Buy now, pay later (BNPL) stocks such as Afterpay Touch Group (ASX: APT) and Zip Co (ASX: Z1P) have welcomed a senate committee’s raft of recommendations into the sector, which includes the development of an industry code of practice.
The senate’s Economics References Committee report outlined 20 recommendations aimed at improving oversight and conduct of marginal credit service providers such as payday lenders, consumer leases, and debt advice firms.
The inquiry, which occurred against the backdrop of the Royal Commission into Misconduct in the Banking, Superannuation and Financial Services Industry, heard from financial counsellors and credit lawyers about the financial troubles that affect vulnerable Australians engaging with marginal credit service providers.
The BNPL sector was a key focus during the inquiry, given the industry is now one of Australia’s fintech growth stories.
The financial payment providers have come under heavy scrutiny in recent months, after reports emerged of consumers getting into debt with the services. This prompted debate over whether the services should be forced to meet responsible lending rules in a push to protect consumers.
“Not only does the BNPL sector now account for a considerable proportion of consumer credit, but this credit is being taken up by new and young customers who have limited previous experience of managing credit,” the report said.
Unlike other credit providers, BNPL products are not covered by the National Consumer Credit Protection Act 2009 and providers have no obligation to undertake credit checks.
In its recommendations, the committee urged this gap be filled via the establishment of a regulatory framework and an industry code of practice.
In addition, the committee recommended the Australian Securities and Investments Commission (ASIC) reviews advertisement of financial products and issues an updated regulatory guide on how credit products can interact with consumers in an online environment.
“There is a clear role for regulators in ensuring that buy now pay later is subject to proper regulation that will provide consumers with the same protections they would enjoy with respect to products with a similar risk profile,” the report stated.
Industry responds to recommendations
BNPL providers Zip Co and Afterpay were among the BNPL companies that gave evidence to the committee.
In a statement to the market today, Afterpay described the recommendations for the BNPL sector as sensible and appropriate.
“If adopted by the government, Afterpay looks forward to working with ASIC, the government, consumers and industry on a suitable regulatory framework and to achieve the best possible outcomes,” the company said.
Afterpay, which doesn’t expect any material impact on its business based on the recommendations, said it was in favour of minimum standards for the industry, including compulsory membership of the Australian Financial Complaints Authority and genuine hardship policies that protect those in need.
Zip Co was as equally welcoming, stating it supported regulation that strengthened community confidence in the BNPL sector.

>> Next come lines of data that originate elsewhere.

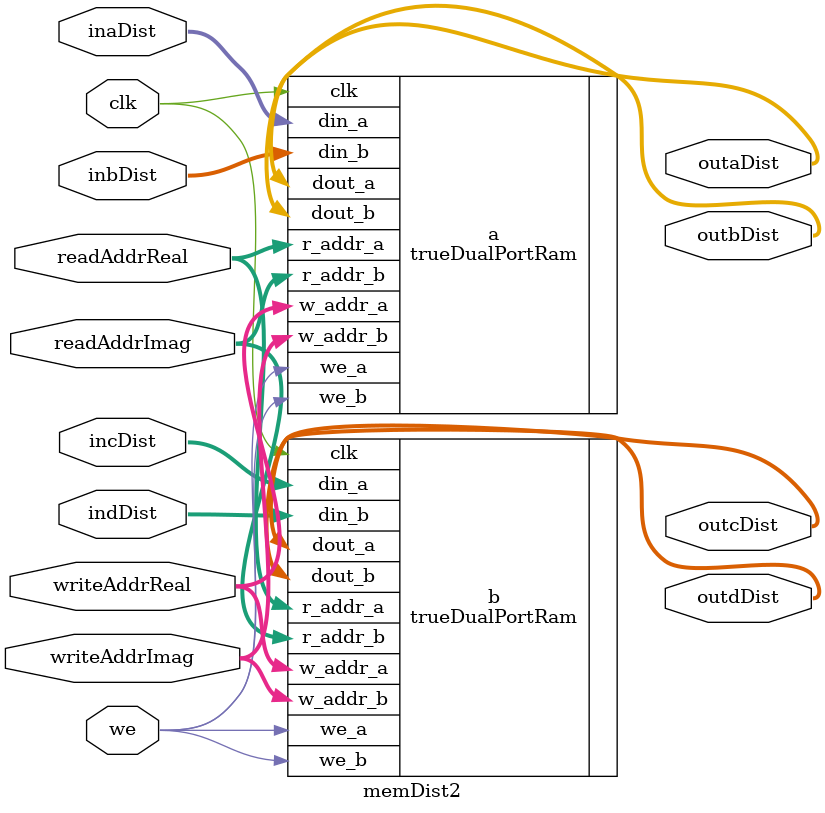
<source format=v>

module memDist2#(parameter WIDTH = 16,ADDR_WIDTH = 3, DEPTH = 8)
(
	input clk,
	//input
	input [WIDTH-1:0]inaDist,
	input [WIDTH-1:0]inbDist,
	input [WIDTH-1:0]incDist,
	input [WIDTH-1:0]indDist,
	//write enable 
	input we, 
	//read address 
	input [ADDR_WIDTH-1:0] readAddrReal,
	input [ADDR_WIDTH-1:0] readAddrImag,
	//write address
	input [ADDR_WIDTH-1:0] writeAddrReal,
	input [ADDR_WIDTH-1:0] writeAddrImag,
	//output 
	output  [WIDTH-1:0] outaDist,
	output  [WIDTH-1:0] outbDist,	
	output  [WIDTH-1:0] outcDist,
	output  [WIDTH-1:0] outdDist	
);

trueDualPortRam#(.WIDTH(WIDTH),.ADDR_WIDTH(ADDR_WIDTH),.DEPTH(DEPTH)) a
(
	.din_a(inaDist),
	.din_b(inbDist),
	.we_a(we),
	.we_b(we),
	.clk(clk),
	.w_addr_a(writeAddrReal),
	.r_addr_a(readAddrReal),
	.w_addr_b(writeAddrImag),
	.r_addr_b(readAddrImag),
	.dout_a(outaDist),
	.dout_b(outbDist)
);

trueDualPortRam#(.WIDTH(WIDTH),.ADDR_WIDTH(ADDR_WIDTH),.DEPTH(DEPTH)) b
(
	.din_a(incDist),
	.din_b(indDist),
	.we_a(we),
	.we_b(we),
	.clk(clk),
	.w_addr_a(writeAddrReal),
	.r_addr_a(readAddrReal),
	.w_addr_b(writeAddrImag),
	.r_addr_b(readAddrImag),
	.dout_a(outcDist),
	.dout_b(outdDist)
);

endmodule
</source>
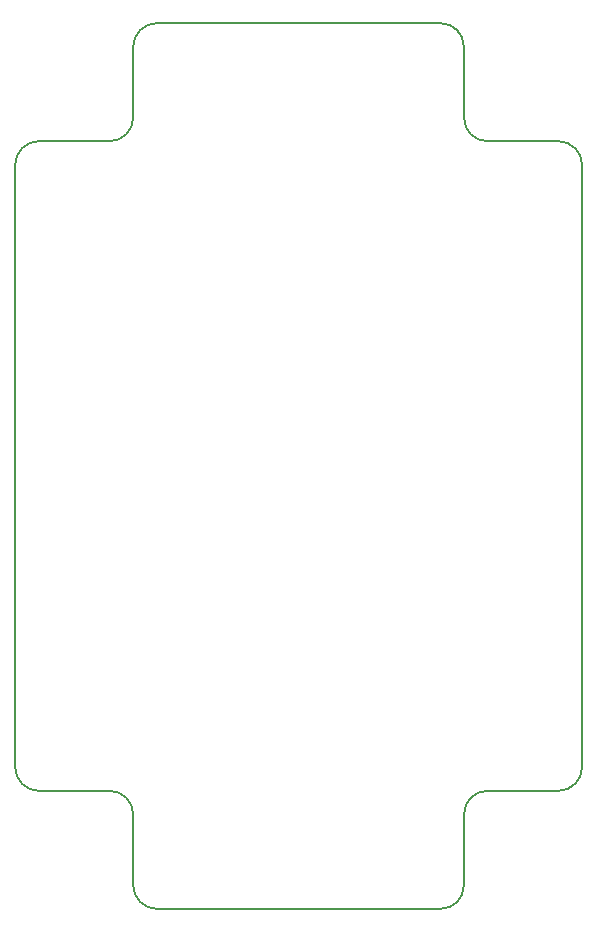
<source format=gbr>
G04 #@! TF.FileFunction,Profile,NP*
%FSLAX46Y46*%
G04 Gerber Fmt 4.6, Leading zero omitted, Abs format (unit mm)*
G04 Created by KiCad (PCBNEW 4.0.7-e2-6376~58~ubuntu16.04.1) date Wed Mar 28 23:24:04 2018*
%MOMM*%
%LPD*%
G01*
G04 APERTURE LIST*
%ADD10C,0.100000*%
%ADD11C,0.150000*%
G04 APERTURE END LIST*
D10*
D11*
X146000000Y-126000000D02*
G75*
G03X148000000Y-124000000I0J2000000D01*
G01*
X140000000Y-126000000D02*
X146000000Y-126000000D01*
X138000000Y-134000000D02*
X138000000Y-128000000D01*
X112000000Y-136000000D02*
X136000000Y-136000000D01*
X110000000Y-128000000D02*
X110000000Y-134000000D01*
X102000000Y-126000000D02*
X108000000Y-126000000D01*
X148000000Y-73000000D02*
X148000000Y-124000000D01*
X138000000Y-63000000D02*
X138000000Y-69000000D01*
X140000000Y-71000000D02*
X146000000Y-71000000D01*
X100000000Y-124000000D02*
X100000000Y-73000000D01*
X100000000Y-124000000D02*
G75*
G03X102000000Y-126000000I2000000J0D01*
G01*
X110000000Y-128000000D02*
G75*
G03X108000000Y-126000000I-2000000J0D01*
G01*
X110000000Y-134000000D02*
G75*
G03X112000000Y-136000000I2000000J0D01*
G01*
X136000000Y-136000000D02*
G75*
G03X138000000Y-134000000I0J2000000D01*
G01*
X140000000Y-126000000D02*
G75*
G03X138000000Y-128000000I0J-2000000D01*
G01*
X148000000Y-73000000D02*
G75*
G03X146000000Y-71000000I-2000000J0D01*
G01*
X138000000Y-69000000D02*
G75*
G03X140000000Y-71000000I2000000J0D01*
G01*
X112000000Y-61000000D02*
X136000000Y-61000000D01*
X110000000Y-69000000D02*
X110000000Y-63000000D01*
X102000000Y-71000000D02*
X108000000Y-71000000D01*
X102000000Y-71000000D02*
G75*
G03X100000000Y-73000000I0J-2000000D01*
G01*
X108000000Y-71000000D02*
G75*
G03X110000000Y-69000000I0J2000000D01*
G01*
X138000000Y-63000000D02*
G75*
G03X136000000Y-61000000I-2000000J0D01*
G01*
X112000000Y-61000000D02*
G75*
G03X110000000Y-63000000I0J-2000000D01*
G01*
M02*

</source>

“Zip looks forward to continued engagement with government and ASIC on any new legislation, and other industry participants to form an industry code of practice,” Zip managing director and chief executive officer Larry Diamond said.
The company also used the report findings as an opportunity to reinforce its responsible lending conduct.
“From day one, Zip has always worked hard to be one of the most responsible players in the sector,” Zip executive director and chief operating officer Peter Gray said.
“We have built the business to ensure we lend responsibly and are well placed to satisfy any future changes to regulation with little or no disruption to our business.”
Splitit collars ex PayPal chief
Afterpay rival Splitit (ASX: SPT), which only recently made its ASX debut, remained silent on the committee’s recommendations, announcing instead the appointment of former PayPal managing director Andrew Pipolo to lead its Australian and Asia Pacific growth strategy.
Mr Pipolo will be based in Sydney, working closely with directors Spiro Pappas and Thierry Denis and the rest of the team to establish Splitit’s presence in the region.
During his career with PayPal, Mr Pipolo managed the company’s entry into both the Australian and Japanese markets, cementing distribution alliances covering over $20 billion in online payments.
The BNPL companies were travelling well in afternoon trade, with Zip’s shares up 6.9% to $1.54, while Afterpay soared 19.5% to $20.57. Splitit’s shares gained 13.3% to $0.85.